Answer
(a) The cliff is 255 meters high.
(b) If we ignore the time it takes the sound to reach us, then
the cliff is 314 meters high, which is an overestimate.
Work Step by Step
Let $h$ be the height of the cliff. Let $t_1$ be the time that the rocks falls to the bottom. Let $t_2$ be the time the sound travels up the cliff. Note that $t_2 = 8.00~s - t_1$.

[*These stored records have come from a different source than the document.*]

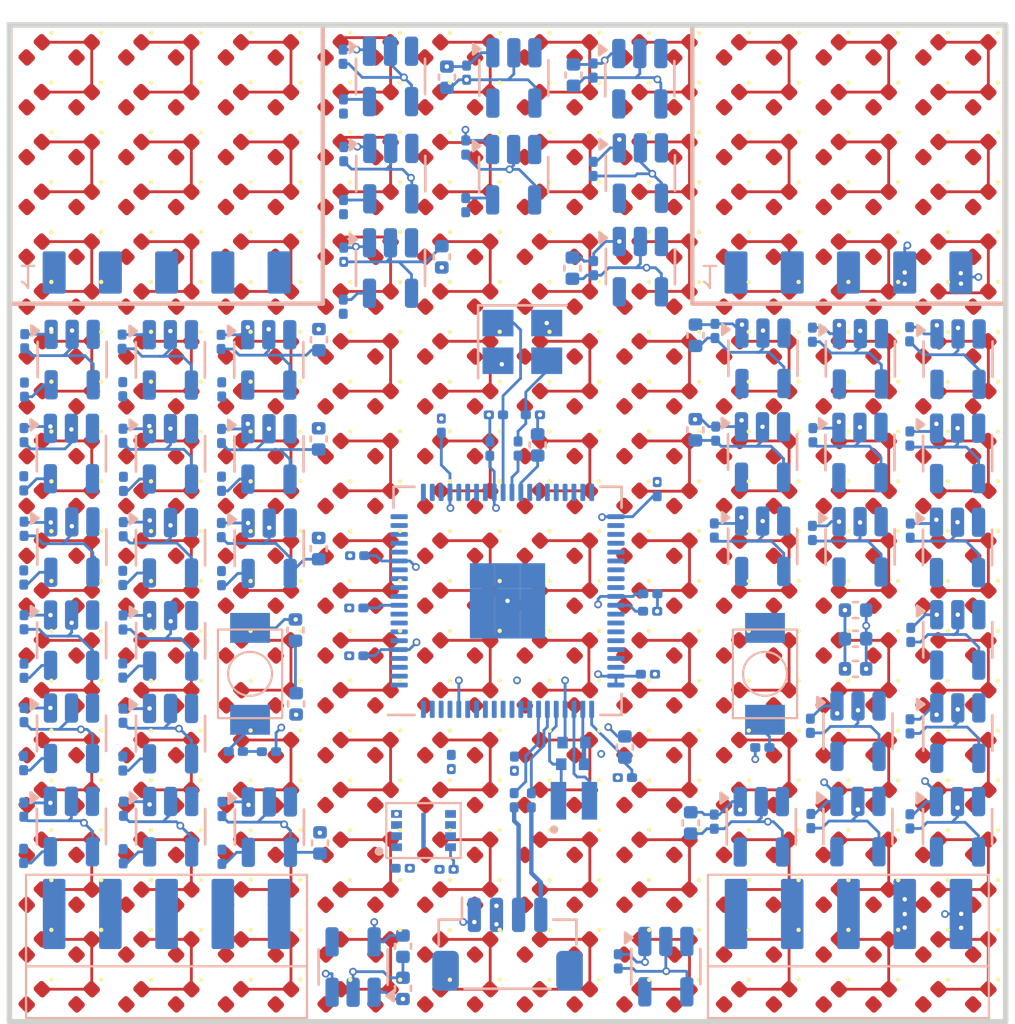
<source format=kicad_pcb>
(kicad_pcb
	(version 20241229)
	(generator "pcbnew")
	(generator_version "9.0")
	(general
		(thickness 1.6)
		(legacy_teardrops no)
	)
	(paper "A4")
	(layers
		(0 "F.Cu" mixed)
		(4 "In1.Cu" power)
		(6 "In2.Cu" power)
		(8 "In3.Cu" mixed)
		(10 "In4.Cu" mixed)
		(2 "B.Cu" mixed)
		(13 "F.Paste" user)
		(15 "B.Paste" user)
		(5 "F.SilkS" user "F.Silkscreen")
		(7 "B.SilkS" user "B.Silkscreen")
		(1 "F.Mask" user)
		(3 "B.Mask" user)
		(17 "Dwgs.User" user "User.Drawings")
		(25 "Edge.Cuts" user)
		(27 "Margin" user)
		(31 "F.CrtYd" user "F.Courtyard")
		(29 "B.CrtYd" user "B.Courtyard")
		(35 "F.Fab" user)
	)
	(setup
		(stackup
			(layer "F.SilkS"
				(type "Top Silk Screen")
			)
			(layer "F.Paste"
				(type "Top Solder Paste")
			)
			(layer "F.Mask"
				(type "Top Solder Mask")
				(thickness 0.01)
			)
			(layer "F.Cu"
				(type "copper")
				(thickness 0.035)
			)
			(layer "dielectric 1"
				(type "prepreg")
				(thickness 0.1)
				(material "FR4")
				(epsilon_r 4.5)
				(loss_tangent 0.02)
			)
			(layer "In1.Cu"
				(type "copper")
				(thickness 0.035)
			)
			(layer "dielectric 2"
				(type "core")
				(thickness 0.535)
				(material "FR4")
				(epsilon_r 4.5)
				(loss_tangent 0.02)
			)
			(layer "In2.Cu"
				(type "copper")
				(thickness 0.035)
			)
			(layer "dielectric 3"
				(type "prepreg")
				(thickness 0.1)
				(material "FR4")
				(epsilon_r 4.5)
				(loss_tangent 0.02)
			)
			(layer "In3.Cu"
				(type "copper")
				(thickness 0.035)
			)
			(layer "dielectric 4"
				(type "core")
				(thickness 0.535)
				(material "FR4")
				(epsilon_r 4.5)
				(loss_tangent 0.02)
			)
			(layer "In4.Cu"
				(type "copper")
				(thickness 0.035)
			)
			(layer "dielectric 5"
				(type "prepreg")
				(thickness 0.1)
				(material "FR4")
				(epsilon_r 4.5)
				(loss_tangent 0.02)
			)
			(layer "B.Cu"
				(type "copper")
				(thickness 0.035)
			)
			(layer "B.Mask"
				(type "Bottom Solder Mask")
				(thickness 0.01)
			)
			(layer "B.Paste"
				(type "Bottom Solder Paste")
			)
			(layer "B.SilkS"
				(type "Bottom Silk Screen")
			)
			(copper_finish "None")
			(dielectric_constraints no)
		)
		(pad_to_mask_clearance 0)
		(allow_soldermask_bridges_in_footprints no)
		(tenting front back)
		(pcbplotparams
			(layerselection 0x00000000_00000000_55555555_5755f5ff)
			(plot_on_all_layers_selection 0x00000000_00000000_00000000_00000000)
			(disableapertmacros no)
			(usegerberextensions yes)
			(usegerberattributes no)
			(usegerberadvancedattributes no)
			(creategerberjobfile yes)
			(dashed_line_dash_ratio 12.000000)
			(dashed_line_gap_ratio 3.000000)
			(svgprecision 4)
			(plotframeref no)
			(mode 1)
			(useauxorigin no)
			(hpglpennumber 1)
			(hpglpenspeed 20)
			(hpglpendiameter 15.000000)
			(pdf_front_fp_property_popups yes)
			(pdf_back_fp_property_popups yes)
			(pdf_metadata yes)
			(pdf_single_document no)
			(dxfpolygonmode yes)
			(dxfimperialunits yes)
			(dxfusepcbnewfont yes)
			(psnegative no)
			(psa4output no)
			(plot_black_and_white yes)
			(sketchpadsonfab no)
			(plotpadnumbers no)
			(hidednponfab no)
			(sketchdnponfab yes)
			(crossoutdnponfab yes)
			(subtractmaskfromsilk yes)
			(outputformat 1)
			(mirror no)
			(drillshape 0)
			(scaleselection 1)
			(outputdirectory "production/rev1/gerber/")
		)
	)
	(net 0 "")
	(net 1 "GND")
	(net 2 "/panel_mcu/XIN")
	(net 3 "Net-(C2-Pad1)")
	(net 4 "+3V3")
	(net 5 "+1V1")
	(net 6 "/panel_mcu/VREG_AVDD")
	(net 7 "+5V")
	(net 8 "/drivers/ROW_00")
	(net 9 "Net-(D1-A)")
	(net 10 "/drivers/ROW_01")
	(net 11 "/drivers/ROW_02")
	(net 12 "/drivers/ROW_03")
	(net 13 "/drivers/ROW_04")
	(net 14 "Net-(D100-A)")
	(net 15 "/drivers/ROW_05")
	(net 16 "/drivers/ROW_06")
	(net 17 "/drivers/ROW_07")
	(net 18 "/drivers/ROW_08")
	(net 19 "/drivers/ROW_09")
	(net 20 "/drivers/ROW_10")
	(net 21 "/drivers/ROW_11")
	(net 22 "/drivers/ROW_12")
	(net 23 "/drivers/ROW_13")
	(net 24 "/drivers/ROW_14")
	(net 25 "/drivers/ROW_15")
	(net 26 "/drivers/ROW_16")
	(net 27 "/drivers/ROW_17")
	(net 28 "Net-(D181-A)")
	(net 29 "/drivers/ROW_18")
	(net 30 "/drivers/ROW_19")
	(net 31 "Net-(D21-A)")
	(net 32 "Net-(D41-A)")
	(net 33 "Net-(D61-A)")
	(net 34 "Net-(D101-A)")
	(net 35 "Net-(D121-A)")
	(net 36 "Net-(D141-A)")
	(net 37 "Net-(D161-A)")
	(net 38 "Net-(D201-A)")
	(net 39 "Net-(D221-A)")
	(net 40 "Net-(D241-A)")
	(net 41 "Net-(D261-A)")
	(net 42 "Net-(D281-A)")
	(net 43 "Net-(D301-A)")
	(net 44 "/panel_mcu/D-")
	(net 45 "/panel_mcu/D+")
	(net 46 "/panel_header/MOSI")
	(net 47 "/panel_header/MISO")
	(net 48 "/panel_header/SCK")
	(net 49 "/panel_header/CS2")
	(net 50 "/panel_header/CS0")
	(net 51 "/panel_header/CS4")
	(net 52 "/panel_header/CS1")
	(net 53 "/panel_header/EINT")
	(net 54 "unconnected-(J5-Pin_2-Pad2)")
	(net 55 "/panel_mcu/VREG_LX")
	(net 56 "/panel_mcu/XIP_CS1n")
	(net 57 "Net-(R2-Pad1)")
	(net 58 "/panel_mcu/QSPI_SS")
	(net 59 "/panel_mcu/~{USB_BOOT}")
	(net 60 "/panel_mcu/XOUT")
	(net 61 "Net-(U2-USB_DP)")
	(net 62 "Net-(U2-USB_DM)")
	(net 63 "Net-(D321-A)")
	(net 64 "Net-(D341-A)")
	(net 65 "Net-(D361-A)")
	(net 66 "Net-(D381-A)")
	(net 67 "/drivers/COL_00")
	(net 68 "/drivers/COL_01")
	(net 69 "/drivers/COL_02")
	(net 70 "/drivers/COL_03")
	(net 71 "/drivers/COL_04")
	(net 72 "/drivers/COL_05")
	(net 73 "/drivers/COL_06")
	(net 74 "/drivers/COL_07")
	(net 75 "/drivers/COL_08")
	(net 76 "/drivers/COL_09")
	(net 77 "/drivers/COL_10")
	(net 78 "/drivers/COL_11")
	(net 79 "/drivers/COL_12")
	(net 80 "/drivers/COL_13")
	(net 81 "/panel_mcu/RUN")
	(net 82 "/panel_mcu/QSPI_SD2")
	(net 83 "/panel_mcu/QSPI_SD1")
	(net 84 "/panel_mcu/QSPI_SD3")
	(net 85 "/panel_mcu/QSPI_SCLK")
	(net 86 "/panel_mcu/QSPI_SD0")
	(net 87 "/drivers/COL_14")
	(net 88 "/drivers/COL_15")
	(net 89 "/drivers/COL_16")
	(net 90 "/drivers/COL_17")
	(net 91 "/drivers/COL_18")
	(net 92 "/drivers/COL_19")
	(net 93 "unconnected-(U2-SWCLK-Pad33)")
	(net 94 "/drivers/ROW_MCU_09")
	(net 95 "/drivers/COL_MCU_12")
	(net 96 "/drivers/COL_MCU_17")
	(net 97 "/drivers/COL_MCU_11")
	(net 98 "unconnected-(U2-GPIO47_ADC7-Pad58)")
	(net 99 "/drivers/COL_MCU_02")
	(net 100 "/drivers/ROW_MCU_11")
	(net 101 "unconnected-(U2-GPIO46_ADC6-Pad57)")
	(net 102 "/drivers/COL_MCU_16")
	(net 103 "/drivers/COL_MCU_10")
	(net 104 "/drivers/ROW_MCU_07")
	(net 105 "/drivers/COL_MCU_14")
	(net 106 "/drivers/ROW_MCU_18")
	(net 107 "/drivers/ROW_MCU_10")
	(net 108 "/drivers/ROW_MCU_05")
	(net 109 "/drivers/COL_MCU_13")
	(net 110 "/drivers/COL_MCU_03")
	(net 111 "/drivers/ROW_MCU_06")
	(net 112 "/drivers/COL_MCU_07")
	(net 113 "/drivers/ROW_MCU_16")
	(net 114 "/drivers/ROW_MCU_02")
	(net 115 "/drivers/ROW_MCU_04")
	(net 116 "/drivers/ROW_MCU_08")
	(net 117 "/drivers/COL_MCU_15")
	(net 118 "/drivers/ROW_MCU_00")
	(net 119 "/drivers/COL_MCU_09")
	(net 120 "/drivers/COL_MCU_18")
	(net 121 "/drivers/COL_MCU_06")
	(net 122 "/drivers/COL_MCU_01")
	(net 123 "unconnected-(U2-GPIO45_ADC5-Pad56)")
	(net 124 "/drivers/COL_MCU_00")
	(net 125 "/drivers/ROW_MCU_14")
	(net 126 "/drivers/ROW_MCU_19")
	(net 127 "/drivers/ROW_MCU_12")
	(net 128 "/drivers/COL_MCU_05")
	(net 129 "/drivers/ROW_MCU_01")
	(net 130 "/drivers/COL_MCU_04")
	(net 131 "unconnected-(U2-SWD-Pad34)")
	(net 132 "/drivers/ROW_MCU_03")
	(net 133 "/drivers/COL_MCU_08")
	(net 134 "/drivers/ROW_MCU_17")
	(net 135 "/drivers/ROW_MCU_15")
	(net 136 "/drivers/COL_MCU_19")
	(net 137 "/drivers/ROW_MCU_13")
	(net 138 "unconnected-(U43-NC-Pad4)")
	(footprint "panel_custom:LED_0402_1005Metric" (layer "F.Cu") (at 84.875 73.625 -135))
	(footprint "panel_custom:LED_0402_1005Metric" (layer "F.Cu") (at 55.625 62.375 -135))
	(footprint "panel_custom:LED_0402_1005Metric" (layer "F.Cu") (at 60.125 53.375 -135))
	(footprint "panel_custom:LED_0402_1005Metric" (layer "F.Cu") (at 71.375 89.375 -135))
	(footprint "panel_custom:LED_0402_1005Metric" (layer "F.Cu") (at 84.875 71.375 -135))
	(footprint "panel_custom:LED_0402_1005Metric" (layer "F.Cu") (at 75.875 80.375 -135))
	(footprint "panel_custom:LED_0402_1005Metric" (layer "F.Cu") (at 73.625 69.125 -135))
	(footprint "panel_custom:LED_0402_1005Metric" (layer "F.Cu") (at 55.625 51.125 -135))
	(footprint "panel_custom:LED_0402_1005Metric" (layer "F.Cu") (at 93.875 75.875 -135))
	(footprint "panel_custom:LED_0402_1005Metric" (layer "F.Cu") (at 66.875 89.375 -135))
	(footprint "panel_custom:LED_0402_1005Metric" (layer "F.Cu") (at 91.625 51.125 -135))
	(footprint "panel_custom:LED_0402_1005Metric" (layer "F.Cu") (at 87.125 55.625 -135))
	(footprint "panel_custom:LED_0402_1005Metric" (layer "F.Cu") (at 66.875 87.125 -135))
	(footprint "panel_custom:LED_0402_1005Metric" (layer "F.Cu") (at 73.625 82.625 -135))
	(footprint "panel_custom:LED_0402_1005Metric" (layer "F.Cu") (at 87.125 57.875 -135))
	(footprint "panel_custom:LED_0402_1005Metric" (layer "F.Cu") (at 91.625 73.625 -135))
	(footprint "panel_custom:LED_0402_1005Metric" (layer "F.Cu") (at 64.625 89.375 -135))
	(footprint "panel_custom:LED_0402_1005Metric" (layer "F.Cu") (at 91.625 82.625 -135))
	(footprint "panel_custom:LED_0402_1005Metric" (layer "F.Cu") (at 60.125 57.875 -135))
	(footprint "panel_custom:LED_0402_1005Metric" (layer "F.Cu") (at 71.375 51.125 -135))
	(footprint "panel_custom:LED_0402_1005Metric" (layer "F.Cu") (at 71.375 71.375 -135))
	(footprint "panel_custom:LED_0402_1005Metric" (layer "F.Cu") (at 53.375 82.625 -135))
	(footprint "panel_custom:LED_0402_1005Metric" (layer "F.Cu") (at 82.625 82.625 -135))
	(footprint "panel_custom:LED_0402_1005Metric" (layer "F.Cu") (at 82.625 75.875 -135))
	(footprint "panel_custom:LED_0402_1005Metric" (layer "F.Cu") (at 69.125 57.875 -135))
	(footprint "panel_custom:LED_0402_1005Metric" (layer "F.Cu") (at 69.125 62.375 -135))
	(footprint "panel_custom:LED_0402_1005Metric" (layer "F.Cu") (at 69.125 84.875 -135))
	(footprint "panel_custom:LED_0402_1005Metric" (layer "F.Cu") (at 80.375 80.375 -135))
	(footprint "panel_custom:LED_0402_1005Metric" (layer "F.Cu") (at 75.875 82.625 -135))
	(footprint "panel_custom:LED_0402_1005Metric" (layer "F.Cu") (at 82.625 78.125 -135))
	(footprint "panel_custom:LED_0402_1005Metric" (layer "F.Cu") (at 87.125 75.875 -135))
	(footprint "panel_custom:LED_0402_1005Metric" (layer "F.Cu") (at 75.875 73.625 -135))
	(footprint "panel_custom:LED_0402_1005Metric" (layer "F.Cu") (at 62.375 91.625 -135))
	(footprint "panel_custom:LED_0402_1005Metric" (layer "F.Cu") (at 64.625 80.375 -135))
	(footprint "panel_custom:LED_0402_1005Metric" (layer "F.Cu") (at 64.625 82.625 -135))
	(footprint "panel_custom:LED_0402_1005Metric" (layer "F.Cu") (at 55.625 53.375 -135))
	(footprint "panel_custom:LED_0402_1005Metric" (layer "F.Cu") (at 78.125 69.125 -135))
	(footprint "panel_custom:LED_0402_1005Metric" (layer "F.Cu") (at 87.125 51.125 -135))
	(footprint "panel_custom:LED_0402_1005Metric" (layer "F.Cu") (at 51.125 73.625 -135))
	(footprint "panel_custom:LED_0402_1005Metric" (layer "F.Cu") (at 57.875 64.625 -135))
	(footprint "panel_custom:LED_0402_1005Metric" (layer "F.Cu") (at 93.875 64.625 -135))
	(footprint "panel_custom:LED_0402_1005Metric" (layer "F.Cu") (at 64.625 84.875 -135))
	(footprint "panel_custom:LED_0402_1005Metric" (layer "F.Cu") (at 57.875 82.625 -135))
	(footprint "panel_custom:LED_0402_1005Metric" (layer "F.Cu") (at 91.625 60.125 -135))
	(footprint "panel_custom:LED_0402_1005Metric" (layer "F.Cu") (at 66.875 75.875 -135))
	(footprint "panel_custom:LED_0402_1005Metric"
		(layer "F.Cu")
		(uuid "19ffe625-4cc0-4ae2-83ac-988af96accd6")
		(at 71.375 55.625 -135)
		(descr "LED SMD 0402 (1005 Metric), square (rectangular) end terminal, IPC_7351 nominal, (Body size source: http://www.tortai-tech.com/upload/download/2011102023233369053.pdf), generated with kicad-footprint-generator")
		(tags "LED")
		(property "Reference" "D182"
			(at 0 -0.75 225)
			(layer "F.SilkS")
			(hide yes)
			(uuid "6b51cd3c-ebad-4610-a946-65fdf609bcd6")
			(effects
				(font
					(size 1 1)
					(thickness 0.15)
				)
			)
		)
		(property "Value" "LED"
			(at 0 1.17 225)
			(layer "F.Fab")
			(hide yes)
			(uuid "ea9ffc47-1504-4171-b2e5-543487bba7c0")
			(effects
				(font
					(size 1 1)
					(thickness 0.15)
				)
			)
		)
		(property "Datasheet" ""
			(at 0 0 225)
			(layer "F.Fab")
			(hide yes)
			(uuid "bb5dd162-5193-4f7c-9349-d6316c264f93")
			(effects
				(font
					(size 1.27 1.27)
					(thickness 0.15)
				)
			)
		)
		(property "Description" ""
			(at 0 0 225)
			(laye
... [2428503 chars truncated]
</source>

$h = \frac{1}{2}gt_1^2 = (4.9~m/s^2)~t_1^2$
$h = (330~m/s)(t_2) = (330~m/s)(8.00~s-t_1)$
$h = 2640~m - (330~m/s)~t_1$
We can equate the two equations for $h$.
$(4.9~m/s^2)~t_1^2 = 2640~m - (330~m/s)~t_1$
$(4.9~m/s^2)~t_1^2 + (330~m/s)~t_1 - 2640~m = 0$
We can use the quadratic formula to find $t_1$.
$t_1 = \frac{-b\pm \sqrt{b^2-4ac}}{2a}$
$t_1 = \frac{-(330)\pm \sqrt{(330)^2-(4)(4.9)(-2640)}}{(2)(4.9)}$
$t_1 = 7.22~s, -74.6~s$
Since the negative value is unphysical, the solution is $t_1 = 7.22~s$.
$h = (4.9~m/s^2)(7.22~s)^2 = 255~m$
The cliff is 255 meters high.
(b) If we ignore the time it takes the sound to reach us.
$h = (4.90~m/s^2)(8.00~s)^2 = 314~m$
We would have overestimated because we would have supposed that the rock had been dropping for 8.00 seconds instead of just 7.22 seconds.